Search code examples
hadoophadoop-streaming

hadoop-streaming.jar adds x'09' at the end of each line


I am trying to merge some *_0 (part files in HDFS) files in a HDFS location using the below hadoop-streaming.jar command.

  hadoop jar $HDPHOME/hadoop-streaming.jar -Dmapred.reduce.tasks=1 -input $INDIR -output $OUTTMP/${OUTFILE}  -mapper cat -reducer cat

Things work fine - Except that, I get into problems, as, the result from above command seem to add x'09' to the end of each line.

We have Hive tables defined on top of the part files (which are replaced with the merged file) where the last field is defined as BIGINT. Since, the merged file adds the x'09' to the last field - the same definition of the tbale now shows NULL in the last field in Hue (as 510408 is no longer a number as X'09' is added to it).

e.g.

Data in part file.

00000320  7c 35 31 30 34 30 38 0a                           ||510408.|

Data in merged file (result of above command)

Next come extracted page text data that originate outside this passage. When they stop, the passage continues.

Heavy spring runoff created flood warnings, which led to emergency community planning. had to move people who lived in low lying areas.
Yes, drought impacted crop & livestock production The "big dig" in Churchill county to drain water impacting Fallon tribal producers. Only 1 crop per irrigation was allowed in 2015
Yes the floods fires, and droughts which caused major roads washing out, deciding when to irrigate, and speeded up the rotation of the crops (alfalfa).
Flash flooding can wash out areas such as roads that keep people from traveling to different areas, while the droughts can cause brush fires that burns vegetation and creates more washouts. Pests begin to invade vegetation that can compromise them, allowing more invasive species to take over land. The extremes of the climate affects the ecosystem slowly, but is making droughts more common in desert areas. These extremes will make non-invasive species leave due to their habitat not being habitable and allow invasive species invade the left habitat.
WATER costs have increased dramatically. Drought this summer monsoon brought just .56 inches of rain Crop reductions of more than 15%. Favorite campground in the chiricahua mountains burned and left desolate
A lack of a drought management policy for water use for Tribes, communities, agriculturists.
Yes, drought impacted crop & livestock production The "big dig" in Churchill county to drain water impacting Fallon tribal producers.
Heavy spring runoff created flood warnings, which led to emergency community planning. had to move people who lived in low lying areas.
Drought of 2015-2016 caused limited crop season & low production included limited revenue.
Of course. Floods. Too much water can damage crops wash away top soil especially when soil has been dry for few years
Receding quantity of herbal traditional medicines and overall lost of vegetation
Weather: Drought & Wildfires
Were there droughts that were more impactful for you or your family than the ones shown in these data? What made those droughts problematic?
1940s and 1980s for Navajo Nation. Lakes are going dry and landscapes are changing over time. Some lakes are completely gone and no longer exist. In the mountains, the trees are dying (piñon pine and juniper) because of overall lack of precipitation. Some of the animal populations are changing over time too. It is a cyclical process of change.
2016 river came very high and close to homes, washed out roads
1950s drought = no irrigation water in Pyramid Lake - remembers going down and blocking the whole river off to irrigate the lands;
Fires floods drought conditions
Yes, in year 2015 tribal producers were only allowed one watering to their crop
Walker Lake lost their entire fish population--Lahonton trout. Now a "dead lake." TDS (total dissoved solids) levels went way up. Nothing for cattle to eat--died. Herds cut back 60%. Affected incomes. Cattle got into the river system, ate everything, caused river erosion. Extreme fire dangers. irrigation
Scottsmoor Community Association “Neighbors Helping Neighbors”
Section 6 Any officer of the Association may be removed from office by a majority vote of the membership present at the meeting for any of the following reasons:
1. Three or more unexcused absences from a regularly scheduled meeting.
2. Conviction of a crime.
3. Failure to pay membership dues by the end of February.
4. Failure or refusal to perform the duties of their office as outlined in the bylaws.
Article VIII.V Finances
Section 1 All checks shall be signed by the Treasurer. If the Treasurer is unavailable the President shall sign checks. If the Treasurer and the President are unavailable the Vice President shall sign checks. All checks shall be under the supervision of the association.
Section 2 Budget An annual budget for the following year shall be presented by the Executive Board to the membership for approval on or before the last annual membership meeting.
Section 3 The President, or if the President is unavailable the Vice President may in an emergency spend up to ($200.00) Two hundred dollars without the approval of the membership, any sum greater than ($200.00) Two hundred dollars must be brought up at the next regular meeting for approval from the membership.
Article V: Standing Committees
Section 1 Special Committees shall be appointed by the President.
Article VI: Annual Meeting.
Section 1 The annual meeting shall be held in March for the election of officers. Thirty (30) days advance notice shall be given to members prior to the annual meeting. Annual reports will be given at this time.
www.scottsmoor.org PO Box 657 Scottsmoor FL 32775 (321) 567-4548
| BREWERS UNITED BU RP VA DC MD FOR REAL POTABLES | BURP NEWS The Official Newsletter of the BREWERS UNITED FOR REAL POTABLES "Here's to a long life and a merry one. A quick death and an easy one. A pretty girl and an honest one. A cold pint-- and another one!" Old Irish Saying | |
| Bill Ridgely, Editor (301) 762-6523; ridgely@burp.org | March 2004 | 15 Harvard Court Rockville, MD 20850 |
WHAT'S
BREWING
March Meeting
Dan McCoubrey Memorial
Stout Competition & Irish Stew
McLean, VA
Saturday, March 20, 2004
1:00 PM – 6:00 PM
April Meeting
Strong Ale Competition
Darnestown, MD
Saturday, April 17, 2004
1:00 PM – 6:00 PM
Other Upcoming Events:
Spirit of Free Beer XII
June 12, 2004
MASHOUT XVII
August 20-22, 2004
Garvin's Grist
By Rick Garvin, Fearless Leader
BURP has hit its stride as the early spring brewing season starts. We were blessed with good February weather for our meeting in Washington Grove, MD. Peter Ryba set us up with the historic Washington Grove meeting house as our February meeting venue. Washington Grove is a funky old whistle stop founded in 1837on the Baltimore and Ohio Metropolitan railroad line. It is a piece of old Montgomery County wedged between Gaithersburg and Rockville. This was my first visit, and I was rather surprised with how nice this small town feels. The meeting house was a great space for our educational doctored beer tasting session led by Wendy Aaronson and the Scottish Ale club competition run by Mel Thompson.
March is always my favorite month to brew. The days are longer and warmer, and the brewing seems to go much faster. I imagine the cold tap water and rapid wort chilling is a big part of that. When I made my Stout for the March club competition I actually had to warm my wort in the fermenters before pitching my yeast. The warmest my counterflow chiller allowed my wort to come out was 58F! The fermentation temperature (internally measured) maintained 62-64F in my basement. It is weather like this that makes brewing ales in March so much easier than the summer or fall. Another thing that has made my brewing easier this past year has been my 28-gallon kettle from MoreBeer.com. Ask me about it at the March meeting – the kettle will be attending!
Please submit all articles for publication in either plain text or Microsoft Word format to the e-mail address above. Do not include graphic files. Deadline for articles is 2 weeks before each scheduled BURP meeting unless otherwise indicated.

00000320  7c 35 31 30 34 30 38 09  0a                       ||510408..|

How do I avoid this from happening? Is there some option that I can set in the command to prevent this?

Appreciate your time for any help/pointers.


Solution

  • I found the answerin this post -

    Adding the below option seems to resolve it.

    -D mapred.textoutputformat.separator=<delimiter-of-input-file>